Transcribe the lines below exactly. No image belongs in the transcription.

(Beginning of DATA FOR REVIEW)

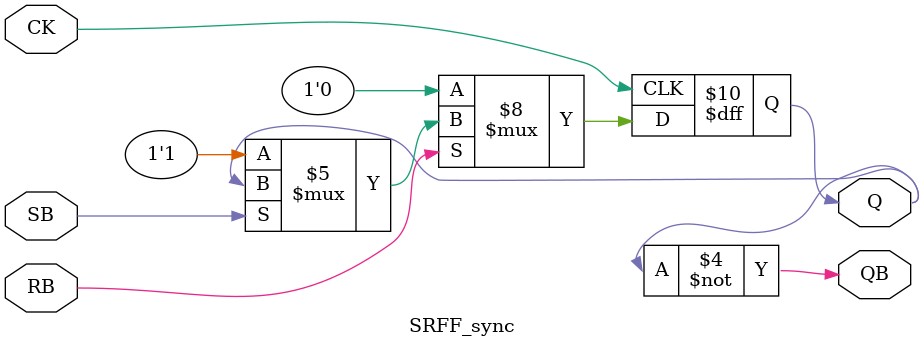
<source format=v>
module SRFF_sync(CK, SB, RB, Q, QB);
    input   CK, SB, RB;
    output  Q, QB;
    reg     Q;

    always @(posedge CK) begin
        if (RB==1'b0)
            Q <= 1'b0;
        else if (SB==1'b0)
            Q <= 1'b1;
    end
    
    assign QB = ~Q;

endmodule

</source>
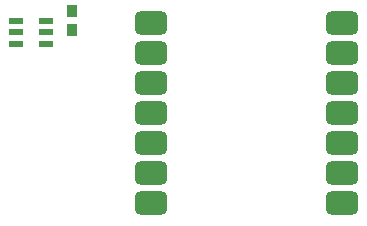
<source format=gbp>
G04*
G04 #@! TF.GenerationSoftware,Altium Limited,Altium Designer,21.6.4 (81)*
G04*
G04 Layer_Color=128*
%FSLAX25Y25*%
%MOIN*%
G70*
G04*
G04 #@! TF.SameCoordinates,E723B31F-DAC3-422C-9DD4-3D6A13DCE0CD*
G04*
G04*
G04 #@! TF.FilePolarity,Positive*
G04*
G01*
G75*
G04:AMPARAMS|DCode=27|XSize=47.64mil|YSize=22.84mil|CornerRadius=2.85mil|HoleSize=0mil|Usage=FLASHONLY|Rotation=0.000|XOffset=0mil|YOffset=0mil|HoleType=Round|Shape=RoundedRectangle|*
%AMROUNDEDRECTD27*
21,1,0.04764,0.01713,0,0,0.0*
21,1,0.04193,0.02284,0,0,0.0*
1,1,0.00571,0.02097,-0.00856*
1,1,0.00571,-0.02097,-0.00856*
1,1,0.00571,-0.02097,0.00856*
1,1,0.00571,0.02097,0.00856*
%
%ADD27ROUNDEDRECTD27*%
G04:AMPARAMS|DCode=28|XSize=108.27mil|YSize=78.74mil|CornerRadius=19.68mil|HoleSize=0mil|Usage=FLASHONLY|Rotation=0.000|XOffset=0mil|YOffset=0mil|HoleType=Round|Shape=RoundedRectangle|*
%AMROUNDEDRECTD28*
21,1,0.10827,0.03937,0,0,0.0*
21,1,0.06890,0.07874,0,0,0.0*
1,1,0.03937,0.03445,-0.01968*
1,1,0.03937,-0.03445,-0.01968*
1,1,0.03937,-0.03445,0.01968*
1,1,0.03937,0.03445,0.01968*
%
%ADD28ROUNDEDRECTD28*%
%ADD29R,0.03740X0.03937*%
D27*
X45044Y65314D02*
D03*
Y69054D02*
D03*
Y72795D02*
D03*
X54926Y65314D02*
D03*
Y69054D02*
D03*
Y72795D02*
D03*
D28*
X153448Y12095D02*
D03*
Y22095D02*
D03*
Y32095D02*
D03*
Y42095D02*
D03*
Y52095D02*
D03*
Y62095D02*
D03*
Y72095D02*
D03*
X89806Y12095D02*
D03*
Y22095D02*
D03*
Y32095D02*
D03*
Y42095D02*
D03*
Y52095D02*
D03*
Y62095D02*
D03*
Y72095D02*
D03*
D29*
X63500Y69850D02*
D03*
Y76150D02*
D03*
M02*

</source>
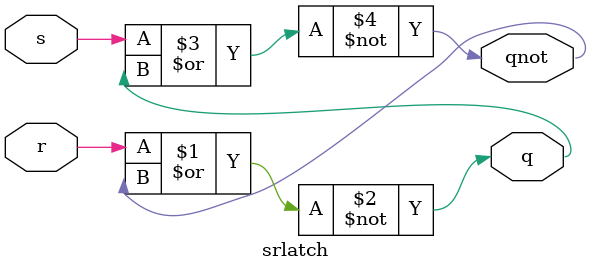
<source format=v>
module srlatch(s, r, q, qnot);
	input s, r;
	output q, qnot;
	
	nor nor0(q, r, qnot);
	nor nor1(qnot, s, q);
	
endmodule
</source>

(End of DATA FOR REVIEW)

EXERCISE SOLUTION:
<source format=v>
module SRFF_sync(CK, SB, RB, Q, QB);
    input   CK, SB, RB;
    output  Q, QB;
    reg     Q;

    always @(posedge CK) begin
        if (RB==1'b0)
            Q <= 1'b0;
        else if (SB==1'b0)
            Q <= 1'b1;
    end
    
    assign QB = ~Q;

endmodule

</source>
<source format=gbp>
G04*
G04 #@! TF.GenerationSoftware,Altium Limited,Altium Designer,21.6.4 (81)*
G04*
G04 Layer_Color=128*
%FSLAX25Y25*%
%MOIN*%
G70*
G04*
G04 #@! TF.SameCoordinates,E723B31F-DAC3-422C-9DD4-3D6A13DCE0CD*
G04*
G04*
G04 #@! TF.FilePolarity,Positive*
G04*
G01*
G75*
G04:AMPARAMS|DCode=27|XSize=47.64mil|YSize=22.84mil|CornerRadius=2.85mil|HoleSize=0mil|Usage=FLASHONLY|Rotation=0.000|XOffset=0mil|YOffset=0mil|HoleType=Round|Shape=RoundedRectangle|*
%AMROUNDEDRECTD27*
21,1,0.04764,0.01713,0,0,0.0*
21,1,0.04193,0.02284,0,0,0.0*
1,1,0.00571,0.02097,-0.00856*
1,1,0.00571,-0.02097,-0.00856*
1,1,0.00571,-0.02097,0.00856*
1,1,0.00571,0.02097,0.00856*
%
%ADD27ROUNDEDRECTD27*%
G04:AMPARAMS|DCode=28|XSize=108.27mil|YSize=78.74mil|CornerRadius=19.68mil|HoleSize=0mil|Usage=FLASHONLY|Rotation=0.000|XOffset=0mil|YOffset=0mil|HoleType=Round|Shape=RoundedRectangle|*
%AMROUNDEDRECTD28*
21,1,0.10827,0.03937,0,0,0.0*
21,1,0.06890,0.07874,0,0,0.0*
1,1,0.03937,0.03445,-0.01968*
1,1,0.03937,-0.03445,-0.01968*
1,1,0.03937,-0.03445,0.01968*
1,1,0.03937,0.03445,0.01968*
%
%ADD28ROUNDEDRECTD28*%
%ADD29R,0.03740X0.03937*%
D27*
X45044Y65314D02*
D03*
Y69054D02*
D03*
Y72795D02*
D03*
X54926Y65314D02*
D03*
Y69054D02*
D03*
Y72795D02*
D03*
D28*
X153448Y12095D02*
D03*
Y22095D02*
D03*
Y32095D02*
D03*
Y42095D02*
D03*
Y52095D02*
D03*
Y62095D02*
D03*
Y72095D02*
D03*
X89806Y12095D02*
D03*
Y22095D02*
D03*
Y32095D02*
D03*
Y42095D02*
D03*
Y52095D02*
D03*
Y62095D02*
D03*
Y72095D02*
D03*
D29*
X63500Y69850D02*
D03*
Y76150D02*
D03*
M02*

</source>
<source format=v>
module srlatch(s, r, q, qnot);
	input s, r;
	output q, qnot;
	
	nor nor0(q, r, qnot);
	nor nor1(qnot, s, q);
	
endmodule
</source>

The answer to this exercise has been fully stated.